Human oversight enables speed, and direct human intervention is reserved for high-risk actions. Automation expands what is possible. But in an identity-first security approach, human involvement ensures automated decisions are safe and correct.
Governing human and machine identities together
An AI agent must be treated like any other accountable identity in an identity-first security model. The person responsible for that agent is accountable for its actions, which means the risk register must reflect the financial and regulatory consequences of automated decision-making.

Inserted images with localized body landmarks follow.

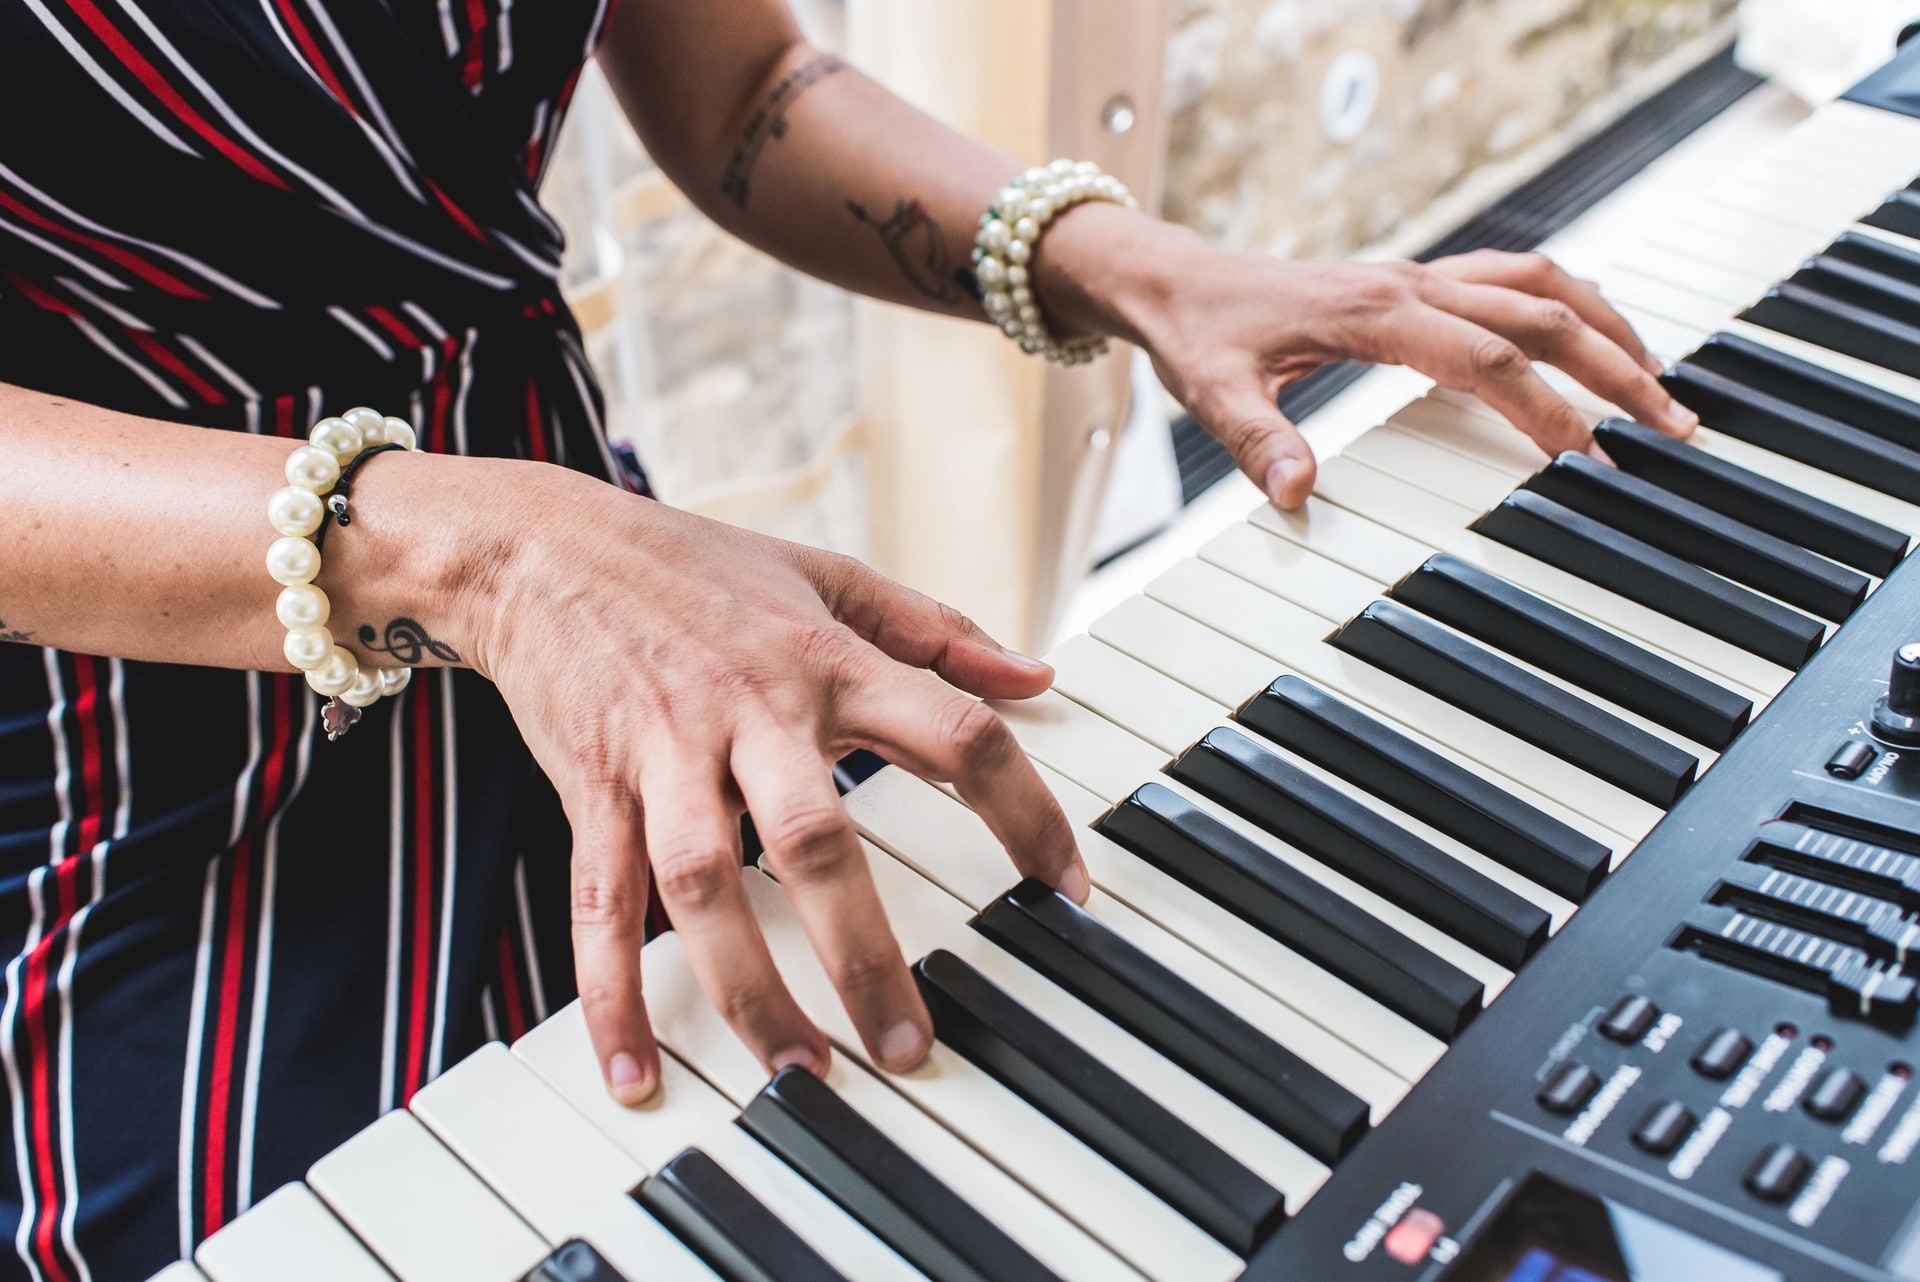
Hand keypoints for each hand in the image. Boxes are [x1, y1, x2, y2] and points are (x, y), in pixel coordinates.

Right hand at [463, 468, 1088, 1101]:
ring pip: (705, 885)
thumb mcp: (828, 578)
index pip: (954, 733)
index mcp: (827, 661)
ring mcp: (666, 753)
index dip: (1022, 811)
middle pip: (816, 840)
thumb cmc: (695, 567)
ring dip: (749, 988)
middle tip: (909, 1045)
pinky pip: (601, 901)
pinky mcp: (593, 786)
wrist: (542, 547)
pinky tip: (633, 1067)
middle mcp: (751, 711)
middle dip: (865, 953)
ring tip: (798, 1074)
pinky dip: (612, 991)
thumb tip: (1034, 677)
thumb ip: (936, 632)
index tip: (1065, 889)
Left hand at [1038, 209, 1697, 508]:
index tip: (1593, 458)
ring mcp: (1418, 277)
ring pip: (1541, 284)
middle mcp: (1411, 285)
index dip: (1548, 408)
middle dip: (1617, 366)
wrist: (1174, 279)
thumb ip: (1259, 443)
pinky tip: (1590, 340)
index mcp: (1377, 314)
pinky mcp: (1415, 281)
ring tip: (1659, 381)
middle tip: (1674, 424)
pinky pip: (1513, 278)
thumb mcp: (1214, 395)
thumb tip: (1296, 495)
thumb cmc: (1198, 335)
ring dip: (1606, 327)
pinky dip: (1566, 305)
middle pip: (1544, 314)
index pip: (1489, 360)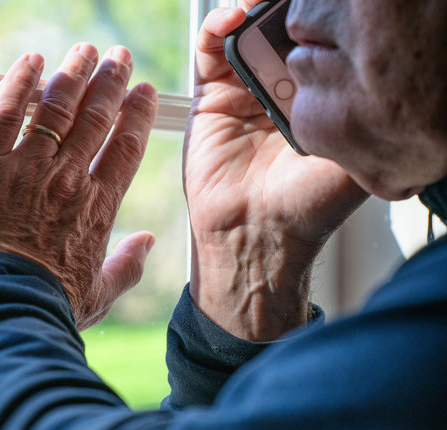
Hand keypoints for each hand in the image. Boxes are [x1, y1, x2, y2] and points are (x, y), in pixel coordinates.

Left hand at [0, 44, 158, 329]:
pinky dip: (19, 81)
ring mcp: (27, 168)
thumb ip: (126, 267)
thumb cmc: (45, 309)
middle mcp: (68, 179)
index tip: (143, 92)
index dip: (137, 114)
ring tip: (84, 52)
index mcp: (98, 208)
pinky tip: (31, 61)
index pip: (125, 147)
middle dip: (110, 81)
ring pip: (56, 106)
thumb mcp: (97, 296)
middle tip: (118, 58)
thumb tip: (145, 243)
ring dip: (73, 73)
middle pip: (96, 116)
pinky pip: (5, 111)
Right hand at [184, 3, 366, 340]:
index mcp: (315, 99)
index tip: (325, 5)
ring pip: (244, 35)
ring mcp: (242, 93)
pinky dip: (217, 30)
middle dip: (283, 10)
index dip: (317, 21)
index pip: (316, 44)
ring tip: (256, 2)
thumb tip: (393, 75)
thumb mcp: (356, 151)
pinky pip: (209, 55)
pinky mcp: (210, 99)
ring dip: (249, 11)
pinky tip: (232, 21)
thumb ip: (367, 112)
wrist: (258, 233)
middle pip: (279, 32)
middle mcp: (278, 91)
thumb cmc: (308, 204)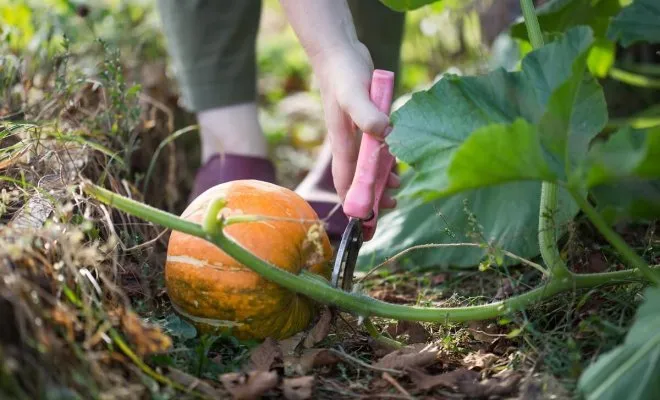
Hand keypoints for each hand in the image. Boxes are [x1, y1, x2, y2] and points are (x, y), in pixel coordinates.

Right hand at [310, 43, 399, 206]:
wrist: (340, 52)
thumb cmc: (343, 74)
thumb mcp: (354, 94)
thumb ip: (367, 116)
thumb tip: (385, 137)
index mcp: (342, 142)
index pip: (347, 180)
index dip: (355, 202)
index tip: (365, 222)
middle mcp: (350, 142)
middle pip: (359, 178)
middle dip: (372, 195)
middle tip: (391, 206)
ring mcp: (359, 133)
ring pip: (370, 165)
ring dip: (382, 179)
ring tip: (398, 188)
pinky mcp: (369, 122)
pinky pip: (378, 148)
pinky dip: (387, 158)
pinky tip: (398, 161)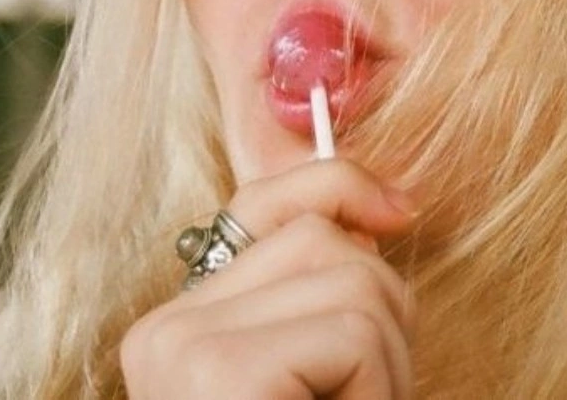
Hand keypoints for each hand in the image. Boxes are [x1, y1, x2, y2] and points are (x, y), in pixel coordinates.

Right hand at [120, 159, 418, 398]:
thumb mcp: (309, 367)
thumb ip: (317, 296)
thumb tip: (382, 209)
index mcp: (181, 327)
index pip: (257, 207)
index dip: (337, 186)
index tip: (400, 209)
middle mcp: (167, 328)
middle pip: (319, 238)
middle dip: (381, 309)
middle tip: (371, 387)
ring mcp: (186, 344)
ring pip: (353, 280)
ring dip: (390, 359)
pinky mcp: (222, 371)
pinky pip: (355, 332)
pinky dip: (381, 386)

Roles and permissions for AI agents should be defined around intent and risk, not convenience. If an agent is deployed to accomplish a specific outcome, its permissions should be tightly scoped to that outcome and time-bound. For organizations building new infrastructure, least privilege and zero trust frameworks should be built in from the ground up. For those with existing systems in place, these principles can be retrofitted incrementally, starting with the highest-risk agents and extending those controls across the environment over time. The agent should be able to do that specific job, for that specific time, and nothing more.

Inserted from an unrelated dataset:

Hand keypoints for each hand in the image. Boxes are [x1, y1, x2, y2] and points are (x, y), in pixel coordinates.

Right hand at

Guardrails are one part of the equation; observability is the other part. Organizations need mechanisms to verify that guardrails have been implemented, that AI agents are accessing the right applications, modifying only what they are authorized to modify, and that a complete log of those changes exists. These agents act on behalf of a human host, operating with their own credentials, and entering corporate applications and databases as part of an automated process. To build trust, organizations need to know what identities these agents are using and how they interact with system processes.
Preparing for the quantum threat
Quantum machines are slowly emerging as long-term threats to cryptographic security, with large organizations like IBM and Google investing heavily in their development. One of their core capabilities is parallelization – performing operations simultaneously that current machines cannot.

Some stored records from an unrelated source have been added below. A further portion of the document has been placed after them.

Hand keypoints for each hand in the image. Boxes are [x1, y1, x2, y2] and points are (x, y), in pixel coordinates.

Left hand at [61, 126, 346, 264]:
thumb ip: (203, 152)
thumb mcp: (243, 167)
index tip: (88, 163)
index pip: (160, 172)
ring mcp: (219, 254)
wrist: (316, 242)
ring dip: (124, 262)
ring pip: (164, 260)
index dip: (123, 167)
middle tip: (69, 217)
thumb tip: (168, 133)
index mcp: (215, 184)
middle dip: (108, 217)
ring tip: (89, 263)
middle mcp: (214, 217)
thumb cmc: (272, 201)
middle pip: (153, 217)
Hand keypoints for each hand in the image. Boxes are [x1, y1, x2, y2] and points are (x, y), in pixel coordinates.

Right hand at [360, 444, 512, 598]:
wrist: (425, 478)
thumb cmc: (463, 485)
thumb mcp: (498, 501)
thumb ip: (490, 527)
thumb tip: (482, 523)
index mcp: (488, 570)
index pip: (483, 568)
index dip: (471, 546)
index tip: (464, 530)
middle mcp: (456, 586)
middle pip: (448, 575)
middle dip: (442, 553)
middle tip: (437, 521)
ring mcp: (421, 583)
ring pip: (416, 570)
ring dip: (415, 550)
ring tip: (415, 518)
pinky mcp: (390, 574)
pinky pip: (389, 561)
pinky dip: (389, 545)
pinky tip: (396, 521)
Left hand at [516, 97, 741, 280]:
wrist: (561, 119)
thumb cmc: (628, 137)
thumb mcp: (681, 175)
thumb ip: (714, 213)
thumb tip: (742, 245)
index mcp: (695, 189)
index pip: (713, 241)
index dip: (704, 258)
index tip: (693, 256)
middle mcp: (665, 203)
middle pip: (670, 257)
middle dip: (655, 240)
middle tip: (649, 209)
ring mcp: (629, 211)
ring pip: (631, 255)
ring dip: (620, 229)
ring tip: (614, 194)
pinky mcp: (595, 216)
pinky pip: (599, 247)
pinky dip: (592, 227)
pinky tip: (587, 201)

Breaking today’s encryption with the most powerful supercomputer would take hundreds of years, rendering stolen data useless to attackers. But as quantum computing becomes viable in the next decade, encryption could be cracked at machine speed. Software supply chains would be weaponized, and entire cryptographic foundations that the world depends on would be at risk.
Threat actors are already acting in anticipation of this shift, exfiltrating large volumes of encrypted data today with the intent to decrypt it once quantum capability arrives. For organizations committed to identity-first security, this means the credentials and access policies governing data today must be treated as long-term liabilities.
The UK’s National Cyber Security Centre (NCSC) has mapped out a clear migration path to quantum safety:
- By 2028: Identify services that need upgrades and build a migration plan
- By 2031: Complete high-priority upgrades
- By 2035: Finish the full migration
By 2035, data harvested today could become actionable for attackers.
Building resilience through identity
No organization, regardless of size, can do everything alone. Just as the adversaries that organizations face rely on specialists, so too should organizations partner with specialized expertise. Finding a legacy system that needs securing, or navigating a complex migration is not a problem to solve in isolation. There are experts who can help, and engaging them is sound strategy.
If identity goes down or is compromised, transformation stops. The organizations that will be most resilient are those that treat identity as a core strategic asset, govern it intelligently, build in observability at every layer, and keep humans in the loop where it matters most.
The future belongs to organizations that master identity-first security.